### SELECTED EXTRACT

◆ ◆ ◆ ◆ ◆ ◆ ◆

197

I want to use PHP to check, if string stored in $myoutput variable contains a valid link syntax or is it just a normal text. The function or solution, that I'm looking for, should recognize all links formats including the ones with GET parameters.

A solution, suggested on many sites, to actually query string (using CURL or file_get_contents() function) is not possible in my case and I would like to avoid it.

I thought about regular expressions or another solution.

2
  • Using CURL or getting it's HTTP contents may be slow, if you want something more speedy and almost as reliable, consider using gethostbyaddr() on the hostname. If it resolves to an IP, then it probably has a website. Of course this depends on your needs.
    – TravisO
    Commented Jan 13, 2010 at 18:28
  • 1
    I would be interested in the use case for this. Commented Jun 26, 2021 at 6:47

13 Answers 13

410

You can use a native Filter Validator

filter_var($url, FILTER_VALIDATE_URL);

Validates value as URL (according to » http://www.faqs.org/rfcs/rfc2396), optionally with required components. Beware a valid URL may not specify the HTTP protocol http:// so further validation may be required to determine the URL uses an expected protocol, e.g. ssh:// or mailto:. Note that the function will only find ASCII URLs to be valid; internationalized domain names (containing non-ASCII characters) will fail.

◆ ◆ ◆ ◆ ◆ ◆ ◆

### EXCERPTED DATA
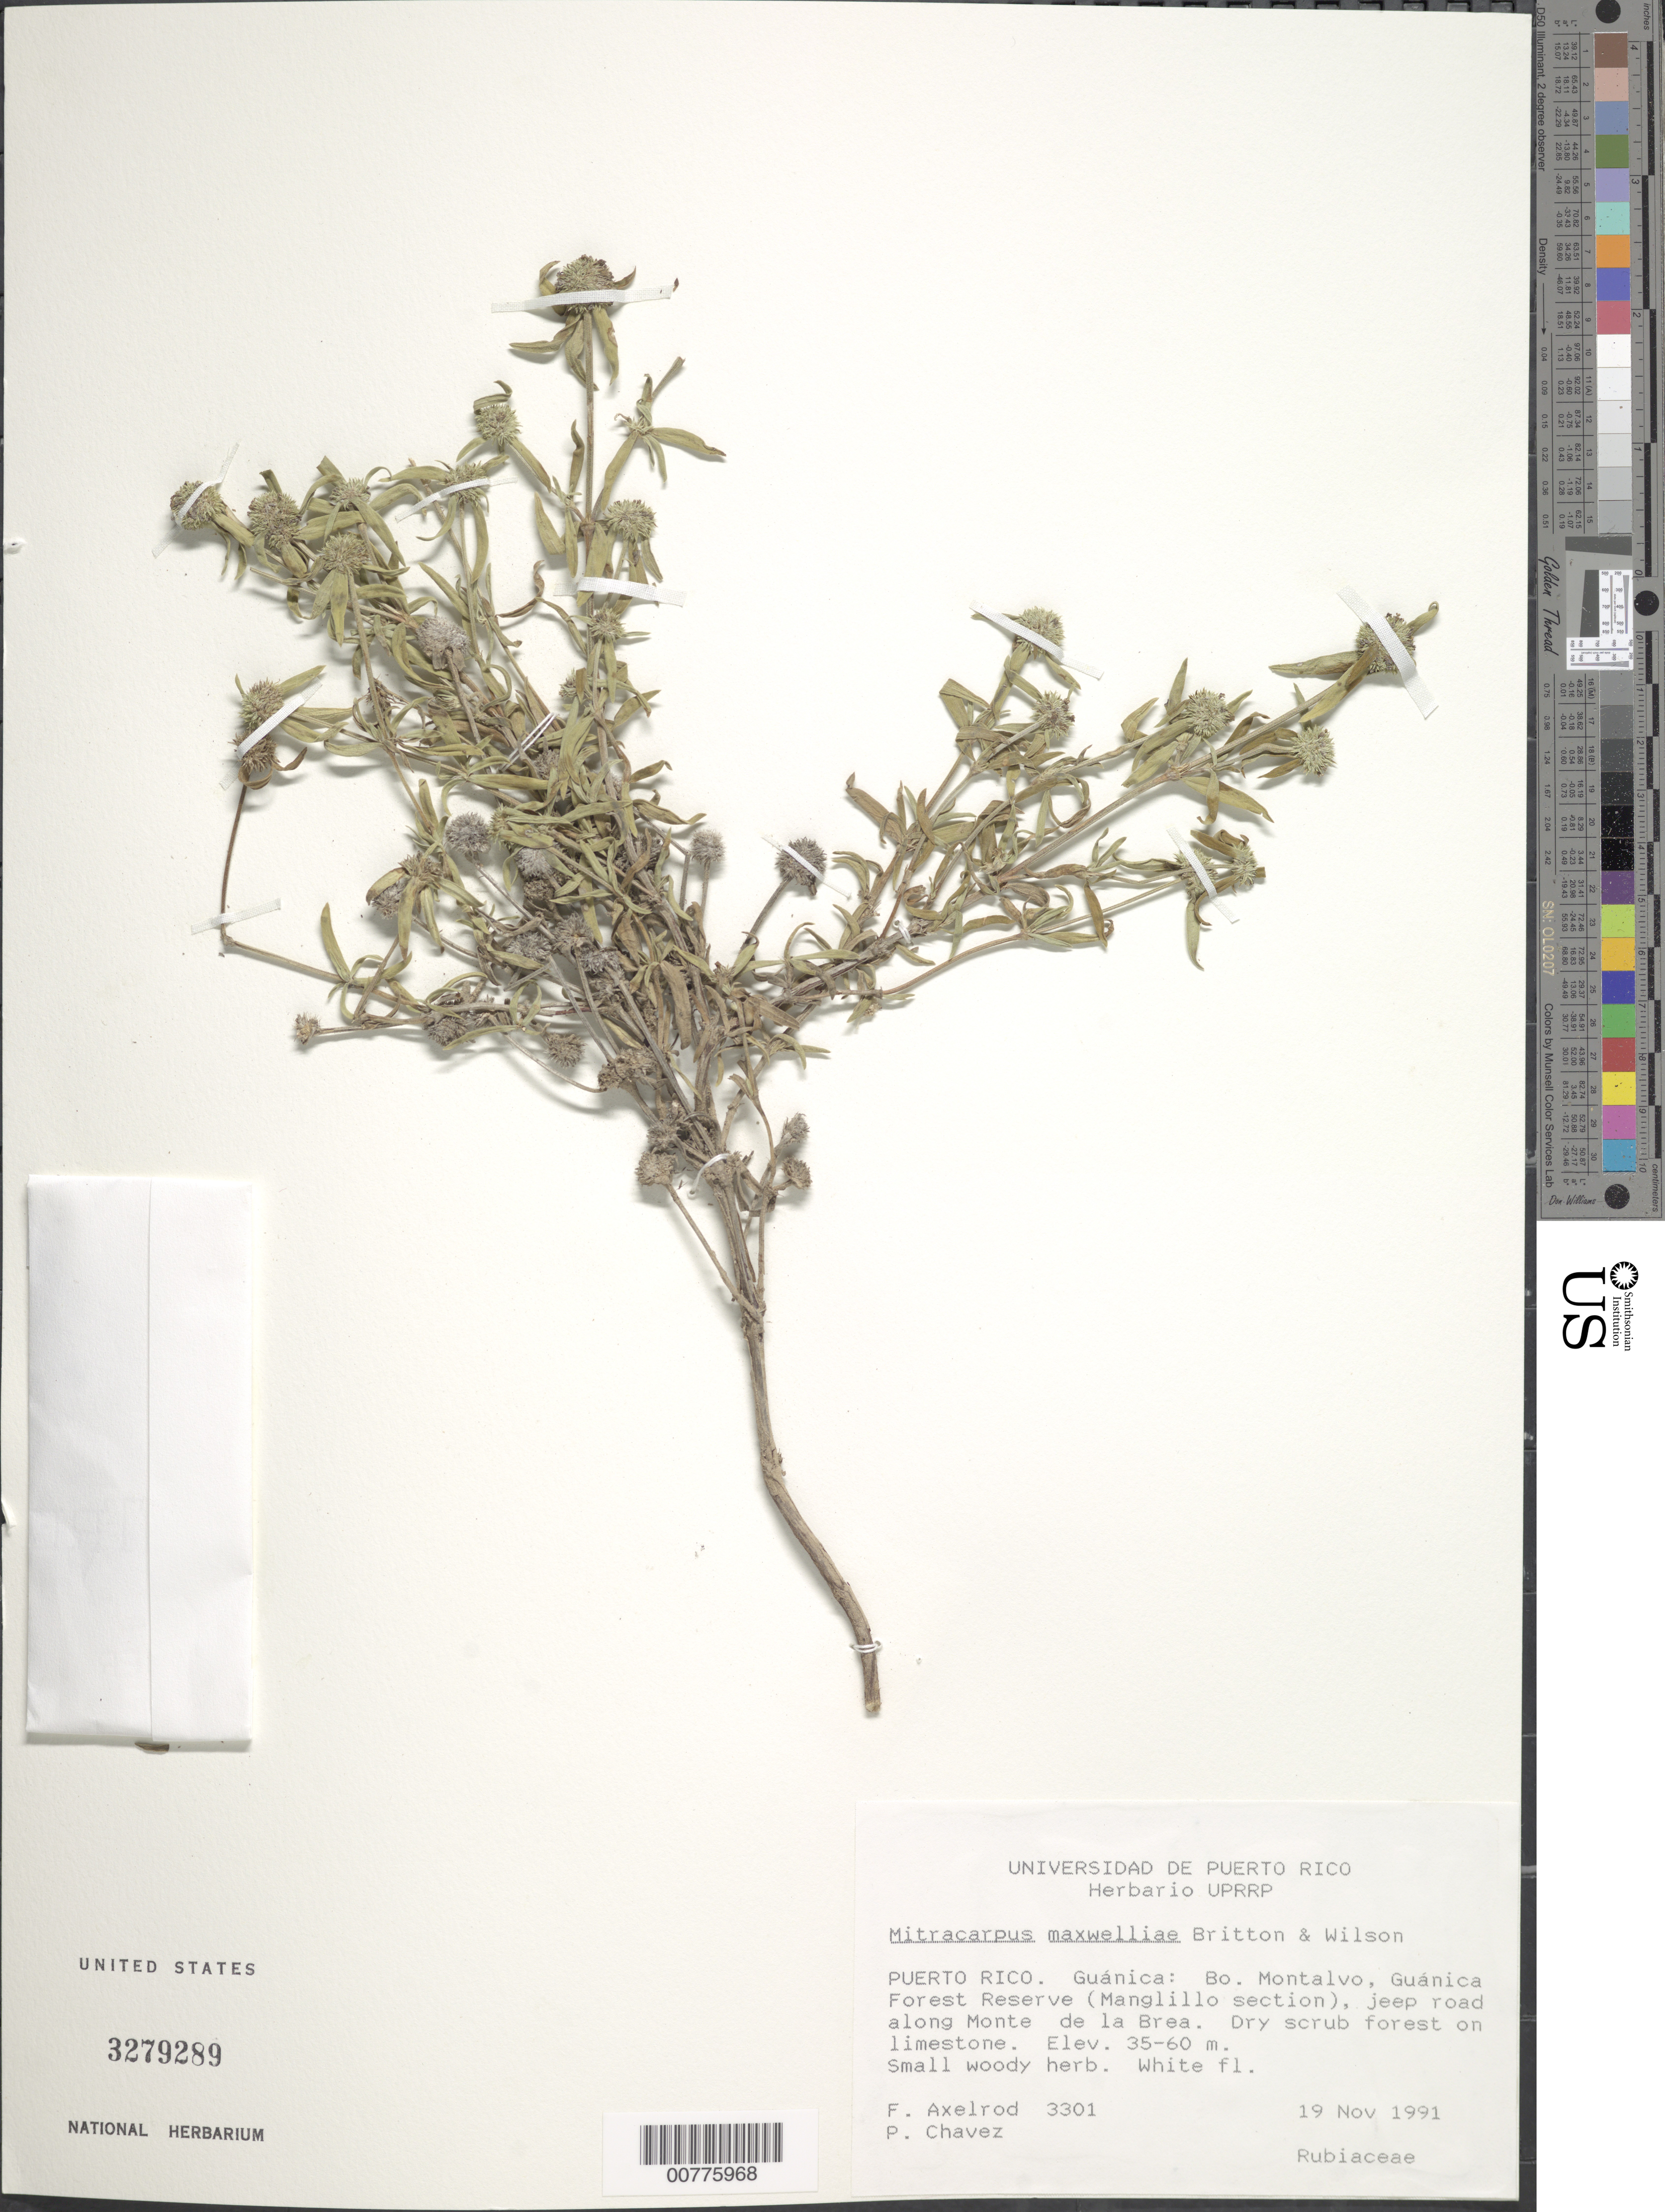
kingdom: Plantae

◆ ◆ ◆ ◆ ◆ ◆ ◆

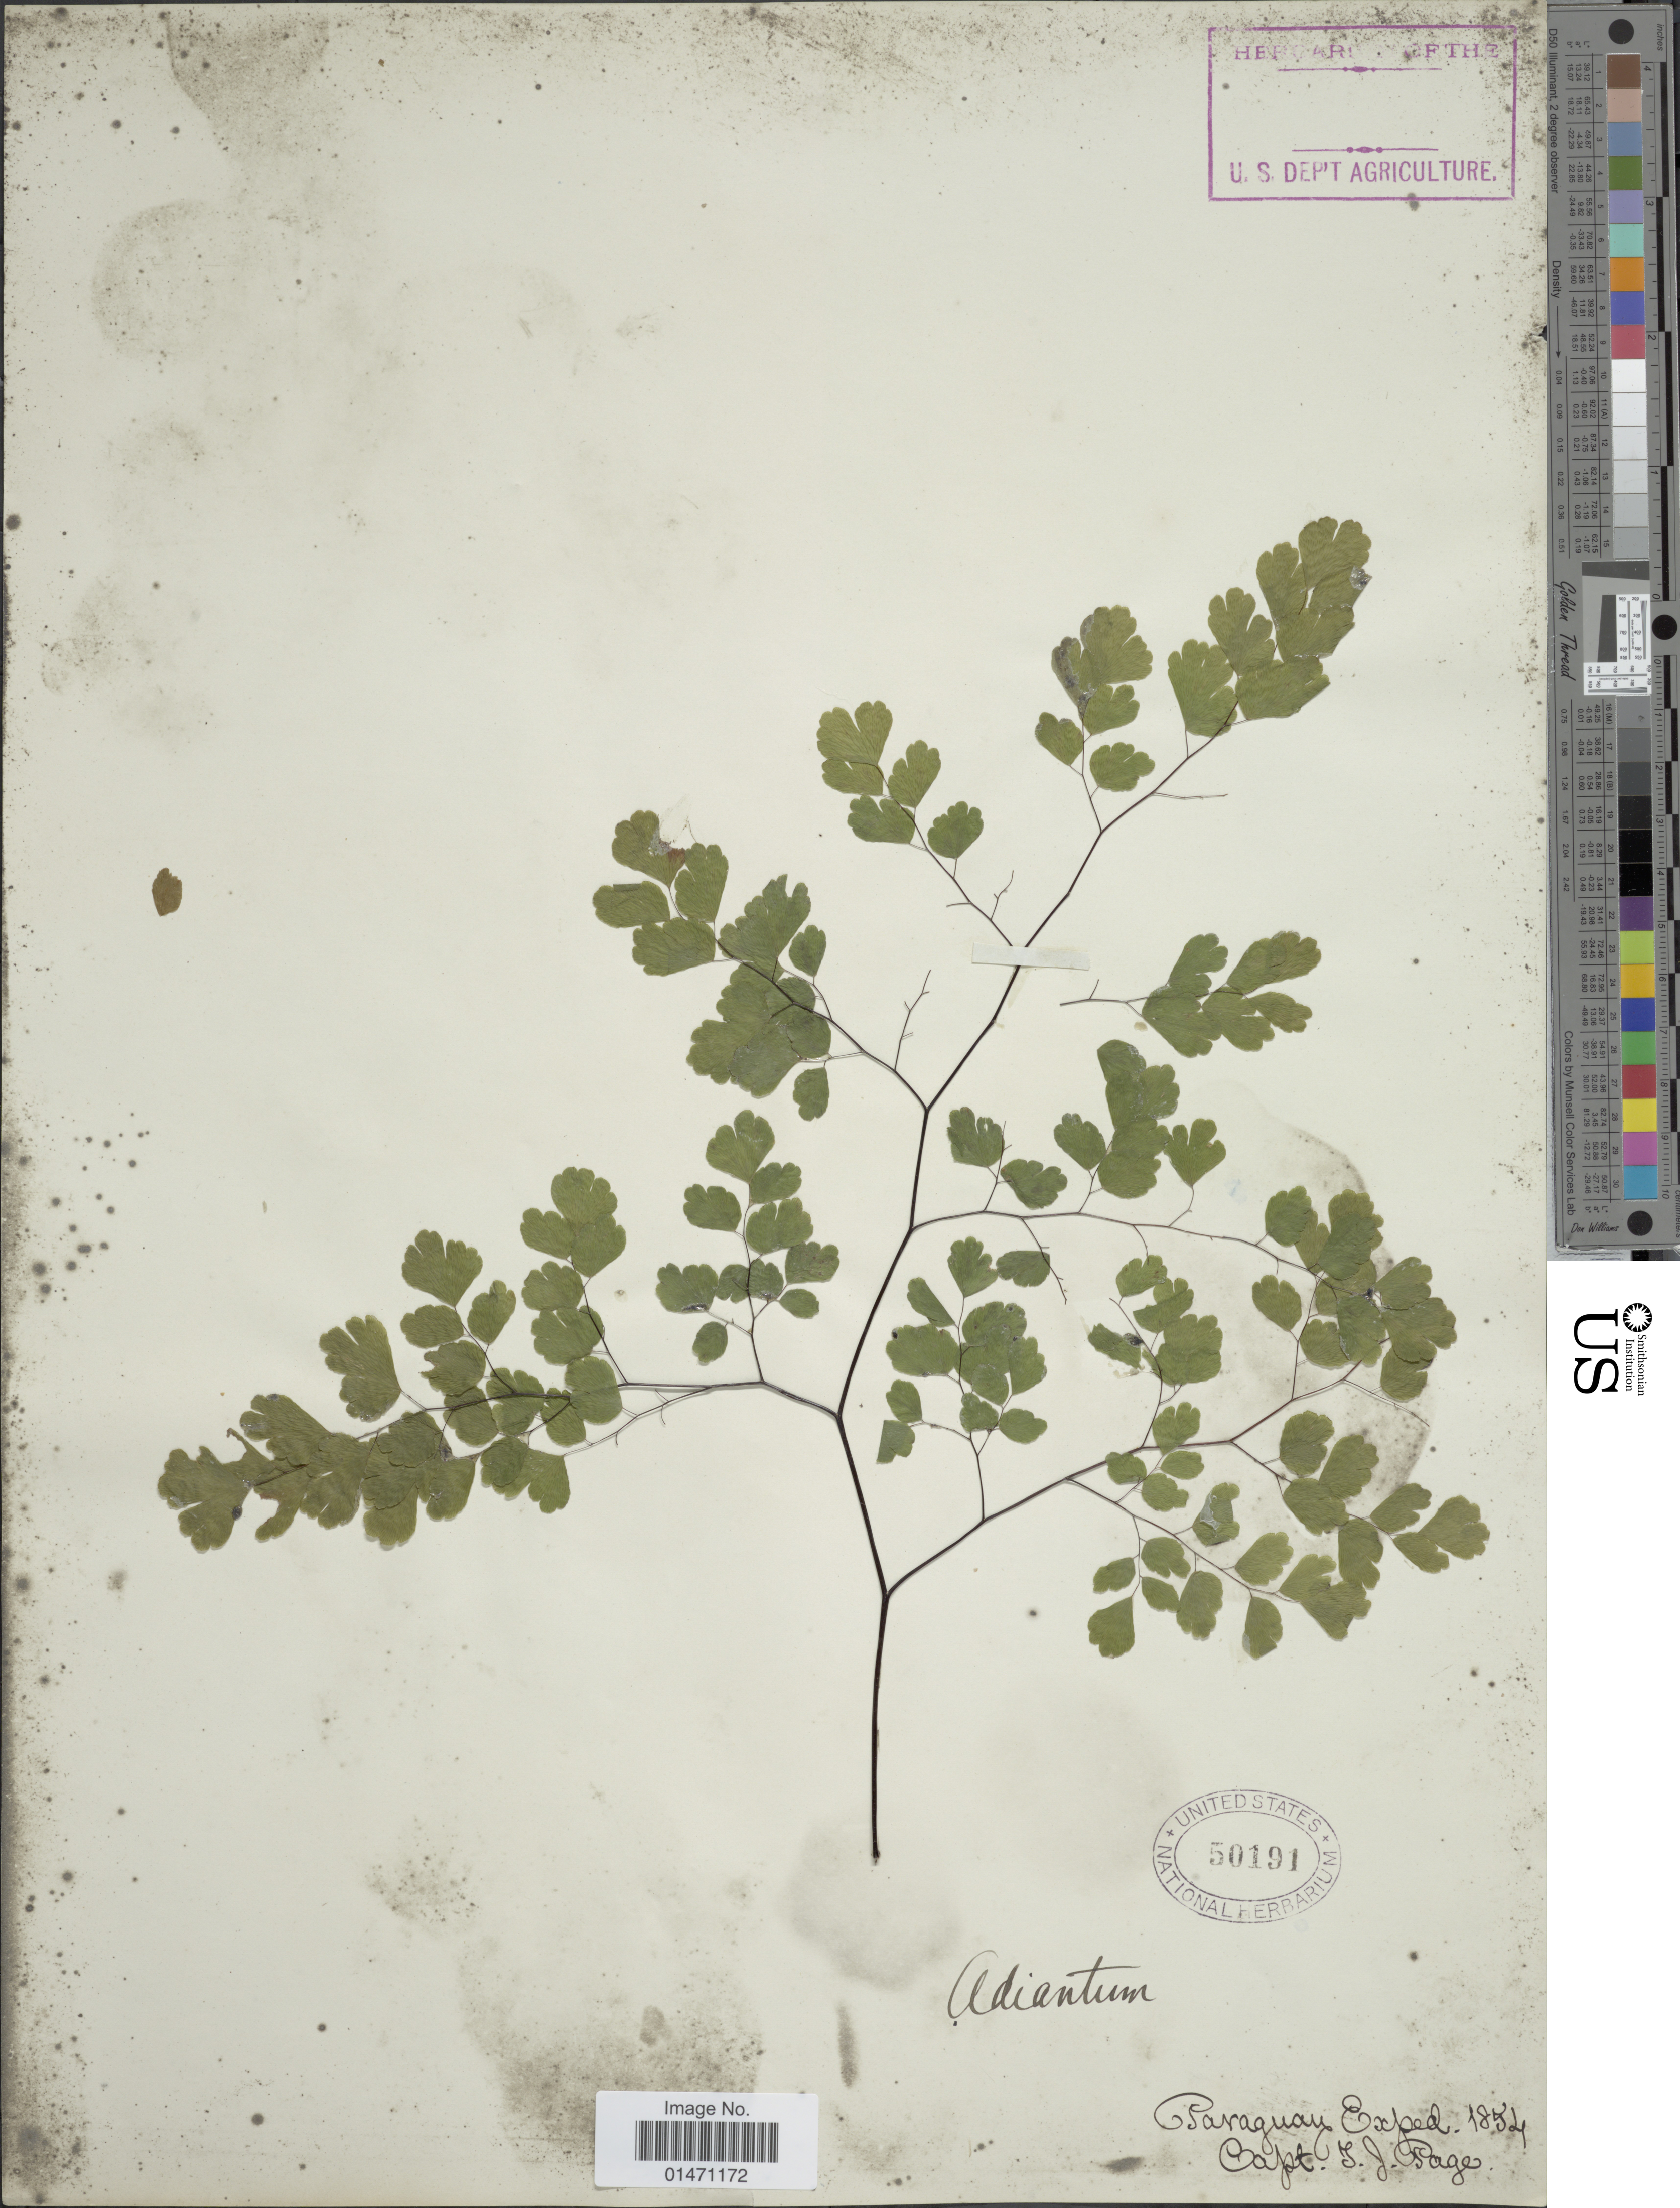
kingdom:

◆ ◆ ◆ ◆ ◆ ◆ ◆

### TASK
Continue the forum thread on checking whether a PHP string holds a valid URL, picking up after its last sentence.

### OUTPUT FOR THIS EXERCISE
Example:

if (filter_var($url, FILTER_VALIDATE_URL) === FALSE) {
    die('Not a valid URL');
}
18
  • 20
    Be aware that FILTER_VALIDATE_URL will not validate the protocol of a url. So ssh://, ftp:// etc will pass.
    – Seph
    Commented May 10, 2014 at 14:03
  • 6
    @SephVelut expected behavior since these are valid URLs.
    – Gordon
    Commented May 10, 2014 at 16:10
  • 1
    @Gordon Still important to point out the caveat. http/https is blankly seen as the de-facto aspect of url's.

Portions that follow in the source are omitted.